“I want my kid to be able to choose what they want to do and try everything because I didn’t have that option when I was younger.”
“I” in this situation is a father or mother with a degree or career involving their degree with a happy home, a happy family, and a strong relationship with their significant other. Their blue-collar parents are still working and are just as happy as they’ve always been, budgeting, paying their bills on time, putting a few dollars in the bank and getting excited about their vacation next summer to some local beach for a week.
YOU ARE HAPPY NOW because your parents told you NO. They didn’t have the money to pay for everything and you didn’t get to do everything. But you were a happy kid. You rode your bike, played Nintendo, had to come in when the streetlights came on, avoided the neighborhood bully, and probably played one sport or activity. You didn’t get the toys you wanted. You didn’t get a new bike, you probably rode your sister’s old one.
That’s why you’re happy – you were forced to commit to the things you had available to you.

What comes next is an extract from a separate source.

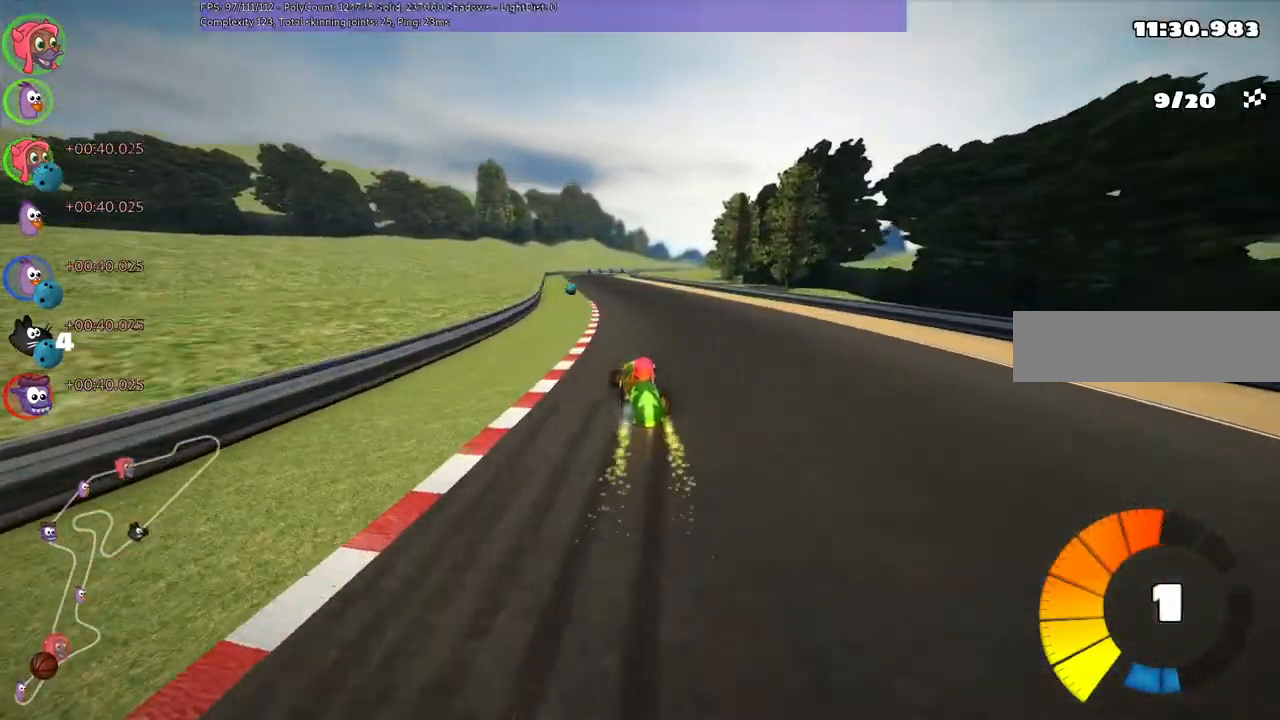
{"keys": ["m", "right", "up"], "events": [[33, "left", "down"], [133, "left", "up"]]}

Now, you have the money and some extra time to devote to your kids and give them the life you had and you want them to do EVERYTHING.
Now I’m going to get opinionated. You can tell me I’m wrong or you can become triggered by this next part if you want to, but I’ve been working with kids for more than half of my life and I see this every day…

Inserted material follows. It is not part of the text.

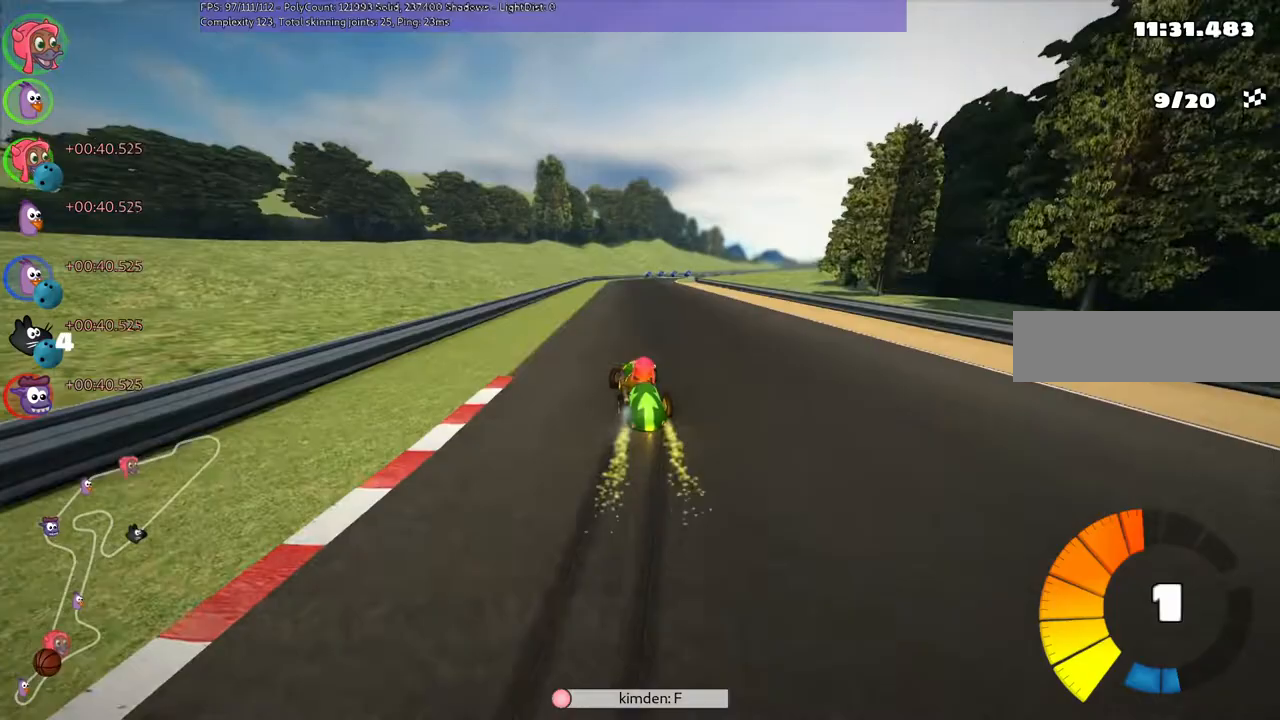
{"keys": ["m", "n", "right", "up"], "events": [[500, "n", "down"]]}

KIDS DON’T KNOW WHAT THEY WANT.
They will search for more and more different things to do. When kids stop doing one thing, they will always search for something else – mostly motivated by what their friends are doing or what they see on TV and are inspired to do.
Kids won’t look back at the 15 minutes they played soccer when they were 6 and say, “My mom enrolled me in a soccer program and I learned team spirit.” They will get that only if their coach was amazing and they played soccer for a long period of time or had a LIFE CHANGING season when their brains could understand team dynamics and all of the rules of the games.
Kids won’t look back when they are 18 at the time they did karate when they were 10 for a few months and say, “Breaking boards helped me understand that brute strength doesn’t always get the job done, it’s proper technique, focus, and commitment.”
You have to influence their decision to stick with something – not MAKE them do something, not FORCE them to do something, and not be FRUSTRATED by them.
I know people who have no fun activities they can call their own. I know tons of people who haven’t stuck with an activity for longer than a month or two. In their real life, they are the same way. They WISH ABOUT stuff, they don’t SET A GOAL to achieve things.
Set your kids up on the right path (I’m not talking about the destination, it’s the JOURNEY).
If you want your kids to try new things, don’t forget about the other things that can help them become better human beings. Don’t forget about those amazing coaches that help raise your kids up WITH you.
Is your child’s success worth a little extra running around in the car?
Is your child’s success worth the quick rush home from work to pick them up and get them to something that’s going to make them happier people?
Is your child growing up with good friends and mentors worth the trouble?
What is a life-long ally worth to you?